On the 6th of March, the vermin gathered outside Ibrox in their masses to greet their manager Steven Gerrard after clinching the club’s very first major title ever, despite breaking pandemic protocols that have kept the rest of us inside for the best part of 12 months.

Even their manager broke rules as he gave a lift to a fellow staff member despite the rest of the clubs in Scotland having to use separate busses.

After the game, the players even ran to the corner of the stadium to greet fans and when they returned to the Ibrox dressing room you could see players and Gerrard himself throwing scarves and other merch at the fans from a window, these clowns think they are above the law and clearly the Police do indeed have reports that they are hiding.

The large crowd of fans then started marching to George Square accompanied by the Police as the vermin trashed memorial benches and even smashed the Celtic store window on Argyle street.

The police force said correspondence between Rangers Football Club, Glasgow City Council, the Scottish Government and senior officers would be kept secret due to concerns releasing it would “compromise operational policing”.
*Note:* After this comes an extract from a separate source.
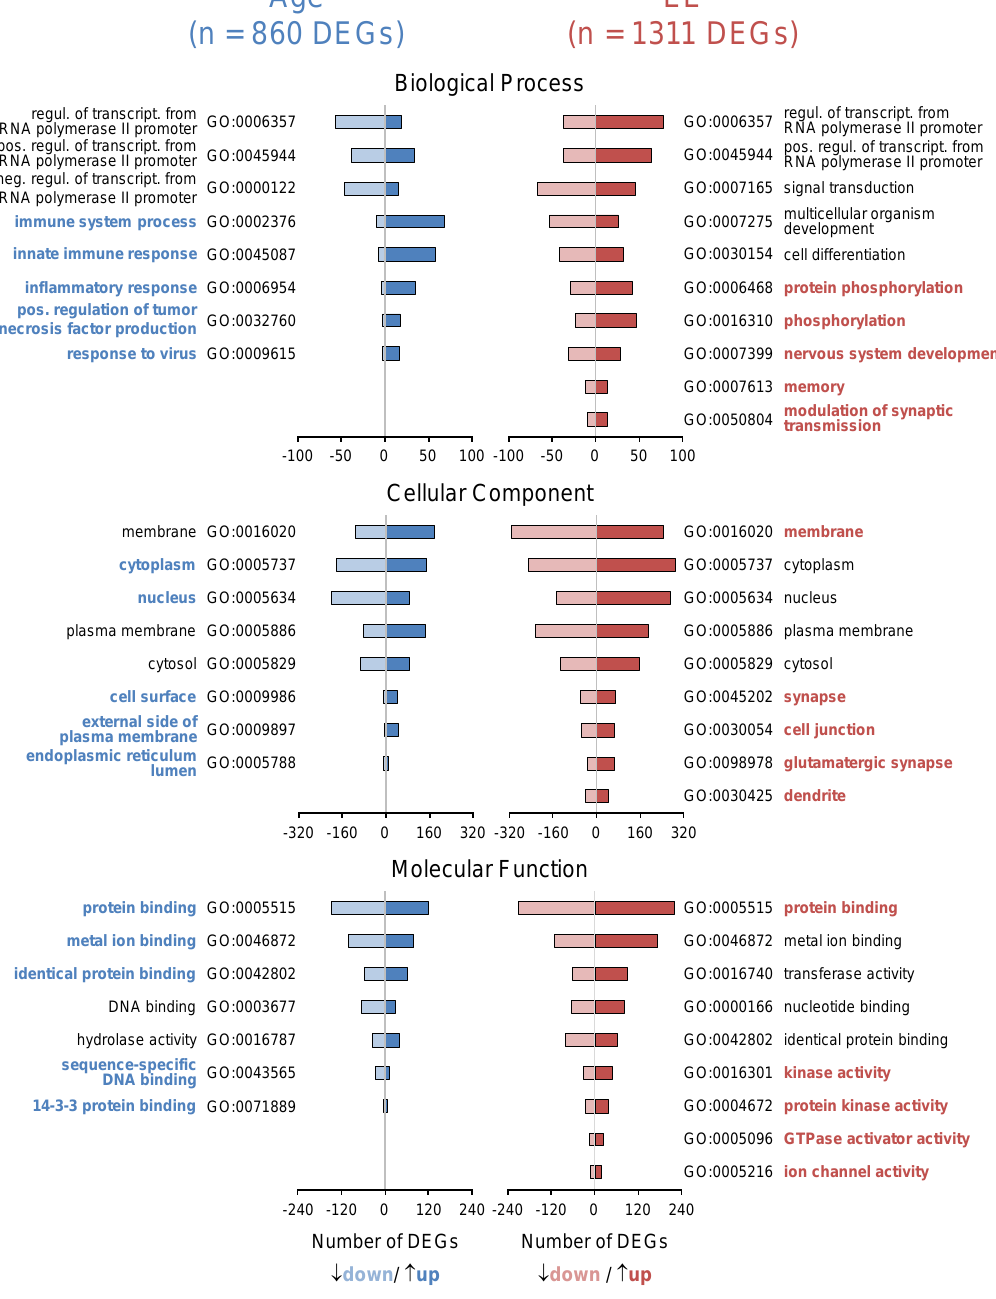
Figure 2. Late-onset EE affects hippocampal gene expression more than age. Aging in standard housing conditions revealed n = 860 DEGs (5mSC vs. 24mSC, left side in blue) whereas late-onset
Scenes of thousands of Rangers fans taking to the streets of Glasgow on the weekend of March 6 and 7 were condemned by politicians with the behaviour of fans labelled “disgraceful” by senior police officers in the aftermath.

John Scott QC, a leading lawyer, was commissioned to undertake a review of the policing approach by Police Scotland and found officers had acted proportionately.

The approach taken by police had been criticised by the SNP MSP Sandra White who claimed the approach had failed to protect the public after Chief Constable Iain Livingstone insisted the police took “appropriate steps” to manage the crowds.

However, the decision to keep the discussions between the main stakeholders involved in the policing of the weekend secret was heavily criticised by opposition politicians.

Liberal Democrat justice spokesperson Liam McArthur said the public “deserve to see how these decisions were arrived at” and whether the Scottish Government or Glasgow City Council “sought to influence them”.

He said: “Under the SNP the default seems to be to keep discussion under wraps. There is obviously huge public concern over the decisions taken about the policing of title celebrations, especially when the light touch approach is contrasted with that taken by the police in regard to the Sarah Everard protests.”

In the aftermath of the celebrations Police Scotland claimed requests to Rangers to tell fans to go home were ignored by the club, with Deputy Chief Constable Malcolm Graham ‘strongly condemning’ the “lack of support” from the football club.

Responding, the club claimed they “initiated open dialogue with key stakeholders” including Mr Yousaf, the Scottish Government, the SPFL, and Police Scotland around the implications of a league title.

However, Police Scotland officials said the details of these discussions. if published, would provide criminals with knowledge of key policing methods and would harm the ability of individuals to discuss plans due to a fear of having their opinions made public.

Douglas Park alleged in a letter leaked to on-message media outlets that Glasgow City Council should have cleared street furniture to enable lawbreakers to do as they pleased in George Square. There were no police horses required.

It was confirmed that 36 police officers were forced to self-isolate as a result of the events in George Square. In Glasgow, Lanarkshire, and Ayrshire, there was an increase in positive test outcomes.